Rumors had already reached Nantes that the mighty Foudroyant, a Royal Navy ship of the line, had been seen patrolling the coast. Fisk almost fancied he could hear her guns in memory, echoing across the Bay of Biscay, thunder that had not yet spent itself.

He shook the thought away, blotted the page, and sealed the letter.

A French clerk waited discreetly at the cabin door to see it delivered to the packet bound across the Atlantic.

Soon the words would make their own perilous voyage, and in Salem they would fall like shot through the heart: Captain Haraden lost, the Tyrannicide taken.

Salem, early June 1777

THE NEWS CAME first in murmurs at the wharves, carried ashore from a coaster out of France.

By evening it was on every tongue: the Tyrannicide had been chased by a British squadron off the Bay of Biscay, and Captain Haraden was lost. Some swore a ship of the line had taken him, the dreaded Foudroyant with her towering guns.

By morning, the talk reached the market at Essex and Central Streets. Martha heard it from the fishmonger, who shook his head as he wrapped her cod. “They say your captain’s gone, Martha. Taken, or worse.”

She snapped her head up. “No. Jonathan Haraden’s too sharp for them, you’ll see. He’s bested worse odds.”

But the fishmonger only sighed, and Martha’s voice faltered as the denial turned to dread. She came back to the house with her basket heavy, her step heavier still.

Mrs. Mason was in the parlor with Hannah and Polly and the Gloucester Haraden girls. Martha blurted the rumor before she could stop herself.

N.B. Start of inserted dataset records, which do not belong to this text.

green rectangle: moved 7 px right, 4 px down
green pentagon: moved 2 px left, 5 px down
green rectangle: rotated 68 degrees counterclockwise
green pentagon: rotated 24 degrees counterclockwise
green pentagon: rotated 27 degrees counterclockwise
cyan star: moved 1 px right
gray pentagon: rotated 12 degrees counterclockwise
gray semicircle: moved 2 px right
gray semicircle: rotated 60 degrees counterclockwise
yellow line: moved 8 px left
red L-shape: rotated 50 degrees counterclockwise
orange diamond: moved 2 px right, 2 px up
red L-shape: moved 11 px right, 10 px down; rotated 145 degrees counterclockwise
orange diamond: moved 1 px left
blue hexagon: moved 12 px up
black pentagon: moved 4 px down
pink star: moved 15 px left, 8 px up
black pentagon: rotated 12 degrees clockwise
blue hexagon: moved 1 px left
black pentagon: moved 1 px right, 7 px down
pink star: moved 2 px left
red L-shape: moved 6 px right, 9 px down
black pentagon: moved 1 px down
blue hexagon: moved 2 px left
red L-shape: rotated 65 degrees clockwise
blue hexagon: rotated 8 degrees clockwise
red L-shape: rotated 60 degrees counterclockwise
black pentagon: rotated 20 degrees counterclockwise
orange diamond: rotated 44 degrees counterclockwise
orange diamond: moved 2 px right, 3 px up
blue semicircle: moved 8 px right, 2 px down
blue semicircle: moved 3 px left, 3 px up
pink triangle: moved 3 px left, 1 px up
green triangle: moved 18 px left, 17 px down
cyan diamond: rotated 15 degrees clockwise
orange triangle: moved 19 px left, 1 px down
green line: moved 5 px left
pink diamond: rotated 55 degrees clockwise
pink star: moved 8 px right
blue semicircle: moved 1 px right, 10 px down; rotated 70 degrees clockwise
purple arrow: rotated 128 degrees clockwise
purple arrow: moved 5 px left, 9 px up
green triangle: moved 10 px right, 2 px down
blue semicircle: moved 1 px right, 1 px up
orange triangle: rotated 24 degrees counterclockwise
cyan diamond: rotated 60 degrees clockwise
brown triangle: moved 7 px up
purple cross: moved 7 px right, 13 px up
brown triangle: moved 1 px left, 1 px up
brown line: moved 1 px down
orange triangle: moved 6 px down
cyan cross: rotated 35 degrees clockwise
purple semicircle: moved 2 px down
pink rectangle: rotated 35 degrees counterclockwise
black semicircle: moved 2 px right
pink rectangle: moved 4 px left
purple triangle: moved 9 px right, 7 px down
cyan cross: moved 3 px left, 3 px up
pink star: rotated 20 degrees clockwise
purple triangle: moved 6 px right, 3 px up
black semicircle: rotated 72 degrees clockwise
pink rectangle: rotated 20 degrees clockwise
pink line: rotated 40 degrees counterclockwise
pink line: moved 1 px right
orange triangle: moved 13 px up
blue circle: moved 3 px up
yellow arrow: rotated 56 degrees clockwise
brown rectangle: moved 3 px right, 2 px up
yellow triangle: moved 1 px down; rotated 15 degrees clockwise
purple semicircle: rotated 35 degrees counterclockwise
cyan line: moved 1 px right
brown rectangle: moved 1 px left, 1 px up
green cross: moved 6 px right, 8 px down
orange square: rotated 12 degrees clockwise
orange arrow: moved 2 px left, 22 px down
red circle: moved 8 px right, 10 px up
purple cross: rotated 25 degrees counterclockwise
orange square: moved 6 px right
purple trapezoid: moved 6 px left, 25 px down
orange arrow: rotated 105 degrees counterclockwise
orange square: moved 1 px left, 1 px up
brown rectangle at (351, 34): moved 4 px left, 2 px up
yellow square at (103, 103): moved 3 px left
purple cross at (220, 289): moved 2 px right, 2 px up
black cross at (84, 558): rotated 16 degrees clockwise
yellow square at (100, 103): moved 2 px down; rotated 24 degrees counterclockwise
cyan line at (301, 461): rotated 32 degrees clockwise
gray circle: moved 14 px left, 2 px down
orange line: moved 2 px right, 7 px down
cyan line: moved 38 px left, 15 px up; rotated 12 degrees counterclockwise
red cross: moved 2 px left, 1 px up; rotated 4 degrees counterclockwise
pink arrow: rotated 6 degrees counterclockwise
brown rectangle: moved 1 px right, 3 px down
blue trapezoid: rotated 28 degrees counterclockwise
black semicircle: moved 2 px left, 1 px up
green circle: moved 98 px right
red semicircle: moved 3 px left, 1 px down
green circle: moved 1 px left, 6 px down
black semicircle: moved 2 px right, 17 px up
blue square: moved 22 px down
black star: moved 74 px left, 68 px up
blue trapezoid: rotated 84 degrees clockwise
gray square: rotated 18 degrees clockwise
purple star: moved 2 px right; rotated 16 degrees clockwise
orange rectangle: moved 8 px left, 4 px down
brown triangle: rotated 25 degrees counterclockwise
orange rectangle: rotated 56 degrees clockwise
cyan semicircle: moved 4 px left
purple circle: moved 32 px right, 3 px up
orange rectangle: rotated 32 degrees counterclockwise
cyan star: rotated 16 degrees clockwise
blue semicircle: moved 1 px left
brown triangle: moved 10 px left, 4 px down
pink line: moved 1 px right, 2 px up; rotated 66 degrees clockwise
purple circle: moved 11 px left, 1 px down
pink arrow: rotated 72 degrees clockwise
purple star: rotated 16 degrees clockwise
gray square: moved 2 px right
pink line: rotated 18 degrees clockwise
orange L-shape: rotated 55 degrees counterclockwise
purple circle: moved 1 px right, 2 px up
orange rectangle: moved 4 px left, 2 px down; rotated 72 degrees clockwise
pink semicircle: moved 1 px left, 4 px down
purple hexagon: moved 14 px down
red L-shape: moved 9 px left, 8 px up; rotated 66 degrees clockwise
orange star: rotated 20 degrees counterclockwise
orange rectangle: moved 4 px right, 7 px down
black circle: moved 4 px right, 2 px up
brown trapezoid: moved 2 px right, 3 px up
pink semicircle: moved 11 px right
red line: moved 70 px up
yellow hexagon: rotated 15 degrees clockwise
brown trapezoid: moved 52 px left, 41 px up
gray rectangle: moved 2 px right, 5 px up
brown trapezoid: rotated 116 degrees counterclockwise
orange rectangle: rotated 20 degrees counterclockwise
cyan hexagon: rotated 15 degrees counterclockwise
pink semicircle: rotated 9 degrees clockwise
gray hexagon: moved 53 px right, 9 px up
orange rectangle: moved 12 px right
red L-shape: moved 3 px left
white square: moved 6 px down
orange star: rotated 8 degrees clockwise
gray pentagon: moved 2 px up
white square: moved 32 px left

Hannah froze, eyes wide as saucers. “Papa? Taken?”

Mrs. Mason was on her knees in a moment, in front of the child’s chair, drawing her close. “Hush, love. We do not know the truth yet. Rumors run faster than fact. Your father is cleverer than most men afloat. If there is a way clear, he will find it. God will guide him.”

“She has the right of it,” said Martha, wanting to encourage the child.

The next day was Sunday. The pew was full. Andrew and Lydia Haraden sat close with their brood, their faces solemn. Martha in her best cap, lips pressed tight, sat next to Silas.

Hannah clutched Mrs. Mason’s hand and her locket in the other. Polly leaned into the governess.

The reverend’s voice carried from the pulpit: prayers for the sick, for the soldiers in the field, and for those at sea, “especially Captain Jonathan Haraden, master of the Tyrannicide, and his men, whose fate we know not but commend to the keeping of Almighty God.”

“Amen,” Silas rumbled, his seaman’s growl breaking the silence, and the congregation echoed him, a low murmur of assent.